Стоило пройти по лазу всего шагов десять, как стало заметно холоднее, будто из жаркого лета они стремительно перенеслись в позднюю осень. Под ногами хрустели мелкие камешки и косточки степных грызунов, нашедших в Норе свое последнее пристанище или павших жертвами карауливших их здесь диких кошек. Лаз тянулся прямо, не меняясь в размерах. Затем, в одном месте, потолок резко опустился, и Ухряку пришлось встать на четвереньки, чтобы пробраться глубже. За своей спиной он услышал болезненный вопль – Эгур, лишенный источника света, не увидел понижение свода, и врезался в него лбом.
– Мог бы предупредить, – проворчал он.
– Извини, – сказал Ухряк. – Я не подумал.
Еще шагов через двадцать лаз оборвался. Ухряк не без опаски покинул его, осторожно поднявшись на ноги и не выпуская из руки занесенную для удара лопату. Тусклый свет фонаря выхватил из тьмы стены, выложенные каменными кирпичами. Камни были влажные, по ним то и дело сбегали капельки воды. На стенах обильно рос странный, бледно-зеленый мох, укоренившийся в щелях между блоками. Потолок был сводчатый, довольно высокий. Ухряк сумел дотянуться до него только концом лопаты, когда поднял ту на вытянутой руке. Состоял он все из тех же блоков, и хотя выглядел довольно прочным, без следов разрушения, Ухряку все равно стало не по себе. Вот вывалится из свода один такой кирпичик, упадет на голову, и впечатает в каменный пол по самые уши.
Из прохода донеслась возня, и Ухряк, обернувшись, увидел, как к нему присоединяется Эгур.
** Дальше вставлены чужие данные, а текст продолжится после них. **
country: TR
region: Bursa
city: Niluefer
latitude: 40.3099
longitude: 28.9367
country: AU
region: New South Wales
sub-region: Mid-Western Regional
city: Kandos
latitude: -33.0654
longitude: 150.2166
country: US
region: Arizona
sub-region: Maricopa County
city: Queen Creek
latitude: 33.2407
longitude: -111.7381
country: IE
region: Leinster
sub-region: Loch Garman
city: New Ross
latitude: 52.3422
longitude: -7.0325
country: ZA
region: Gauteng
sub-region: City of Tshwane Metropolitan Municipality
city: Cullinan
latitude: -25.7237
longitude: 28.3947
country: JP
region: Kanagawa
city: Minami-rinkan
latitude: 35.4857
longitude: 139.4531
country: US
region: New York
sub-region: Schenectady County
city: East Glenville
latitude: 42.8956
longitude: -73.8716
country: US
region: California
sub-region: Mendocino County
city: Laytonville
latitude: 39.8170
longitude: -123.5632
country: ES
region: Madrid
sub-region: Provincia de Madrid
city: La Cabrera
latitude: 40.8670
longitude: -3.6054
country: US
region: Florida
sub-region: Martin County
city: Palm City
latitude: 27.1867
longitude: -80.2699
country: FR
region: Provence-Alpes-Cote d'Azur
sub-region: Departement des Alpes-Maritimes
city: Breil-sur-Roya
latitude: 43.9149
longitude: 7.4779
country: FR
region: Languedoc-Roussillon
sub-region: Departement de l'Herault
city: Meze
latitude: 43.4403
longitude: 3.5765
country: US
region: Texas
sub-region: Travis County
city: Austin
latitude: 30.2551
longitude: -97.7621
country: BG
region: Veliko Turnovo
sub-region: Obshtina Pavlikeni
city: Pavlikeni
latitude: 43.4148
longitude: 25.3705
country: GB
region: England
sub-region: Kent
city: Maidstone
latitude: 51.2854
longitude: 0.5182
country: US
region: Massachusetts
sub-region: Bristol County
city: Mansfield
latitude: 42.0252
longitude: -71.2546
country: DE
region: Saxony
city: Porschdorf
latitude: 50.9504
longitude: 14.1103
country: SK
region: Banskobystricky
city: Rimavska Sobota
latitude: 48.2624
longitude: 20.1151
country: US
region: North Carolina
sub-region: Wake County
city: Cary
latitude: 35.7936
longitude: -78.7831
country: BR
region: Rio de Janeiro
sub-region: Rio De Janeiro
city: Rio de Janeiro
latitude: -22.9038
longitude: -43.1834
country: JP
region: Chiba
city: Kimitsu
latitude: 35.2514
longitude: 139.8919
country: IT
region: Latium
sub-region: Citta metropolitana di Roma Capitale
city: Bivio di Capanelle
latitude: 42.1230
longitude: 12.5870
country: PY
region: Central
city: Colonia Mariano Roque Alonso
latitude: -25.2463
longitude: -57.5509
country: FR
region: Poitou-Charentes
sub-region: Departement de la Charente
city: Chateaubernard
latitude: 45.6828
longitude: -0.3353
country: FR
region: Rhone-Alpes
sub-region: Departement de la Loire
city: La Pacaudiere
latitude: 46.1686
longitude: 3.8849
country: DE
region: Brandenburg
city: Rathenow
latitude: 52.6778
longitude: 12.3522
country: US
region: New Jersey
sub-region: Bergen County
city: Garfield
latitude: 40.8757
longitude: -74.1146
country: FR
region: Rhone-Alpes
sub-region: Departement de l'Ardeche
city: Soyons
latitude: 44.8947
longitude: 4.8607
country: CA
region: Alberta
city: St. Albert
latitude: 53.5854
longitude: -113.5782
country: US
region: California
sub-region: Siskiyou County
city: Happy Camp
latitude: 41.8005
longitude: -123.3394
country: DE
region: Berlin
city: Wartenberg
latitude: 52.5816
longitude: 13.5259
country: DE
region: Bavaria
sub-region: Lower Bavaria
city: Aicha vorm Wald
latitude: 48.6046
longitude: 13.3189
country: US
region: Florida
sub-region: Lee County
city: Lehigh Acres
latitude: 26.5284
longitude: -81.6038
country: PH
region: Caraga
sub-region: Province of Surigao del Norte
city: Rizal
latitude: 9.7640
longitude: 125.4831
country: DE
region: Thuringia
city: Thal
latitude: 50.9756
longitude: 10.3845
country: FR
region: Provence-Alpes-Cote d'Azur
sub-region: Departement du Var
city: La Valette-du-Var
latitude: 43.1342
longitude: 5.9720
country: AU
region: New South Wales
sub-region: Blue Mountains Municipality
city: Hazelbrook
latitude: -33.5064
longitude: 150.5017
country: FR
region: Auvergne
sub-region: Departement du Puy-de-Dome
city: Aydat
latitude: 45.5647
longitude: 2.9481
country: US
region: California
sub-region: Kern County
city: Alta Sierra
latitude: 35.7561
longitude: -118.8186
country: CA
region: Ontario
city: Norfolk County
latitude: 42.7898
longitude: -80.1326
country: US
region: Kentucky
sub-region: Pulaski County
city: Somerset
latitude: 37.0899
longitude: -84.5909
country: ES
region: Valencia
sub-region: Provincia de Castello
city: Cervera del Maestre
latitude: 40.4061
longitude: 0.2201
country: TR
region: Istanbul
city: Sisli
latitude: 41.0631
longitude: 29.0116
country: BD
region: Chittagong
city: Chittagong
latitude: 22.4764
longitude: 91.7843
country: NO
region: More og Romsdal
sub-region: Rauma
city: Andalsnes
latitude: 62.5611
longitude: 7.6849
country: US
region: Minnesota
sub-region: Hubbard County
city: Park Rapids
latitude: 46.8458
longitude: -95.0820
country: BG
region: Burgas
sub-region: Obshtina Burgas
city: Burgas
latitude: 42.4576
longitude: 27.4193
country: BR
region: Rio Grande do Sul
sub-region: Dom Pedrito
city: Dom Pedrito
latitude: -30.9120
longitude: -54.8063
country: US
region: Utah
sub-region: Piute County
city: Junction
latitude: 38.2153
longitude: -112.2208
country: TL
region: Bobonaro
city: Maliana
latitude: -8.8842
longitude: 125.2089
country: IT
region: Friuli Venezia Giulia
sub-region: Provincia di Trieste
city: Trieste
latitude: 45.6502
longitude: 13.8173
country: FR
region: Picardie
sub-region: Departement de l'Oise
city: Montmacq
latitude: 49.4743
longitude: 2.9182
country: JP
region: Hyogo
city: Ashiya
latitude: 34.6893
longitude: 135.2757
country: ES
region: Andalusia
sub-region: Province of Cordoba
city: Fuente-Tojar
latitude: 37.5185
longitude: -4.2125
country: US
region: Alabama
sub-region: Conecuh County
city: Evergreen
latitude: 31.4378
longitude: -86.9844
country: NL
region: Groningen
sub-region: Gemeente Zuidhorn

Тот вылез и поднялся на ноги, первым делом ощупав сумку. Пока полз на четвереньках, все трясся, как бы не потерять лепешки. Тьма, хлад и жуткие обитатели подземелий, это страшно, но остаться без запаса съестного еще страшнее.
– Ну, что тут? – тихо спросил Эгур, опасаясь тревожить вековое безмолвие древнего подземелья громкими звуками.
– Кается, это вход, – прошептал Ухряк.
Так оно, похоже, и было. В прежние времена широкий коридор был гораздо длиннее, и выводил наружу, завершаясь располагавшимися там воротами. Но после обвала, случившегося то ли по естественным причинам, то ли стараниями орков из Хрюмгорта, которых пугало соседство со зловещим наследием чужих предков, от коридора остался небольшой огрызок. Все остальное оказалось погребено под грудой валунов. Чудом уцелел только узкий лаз, либо же его проковыряли уже после обвала.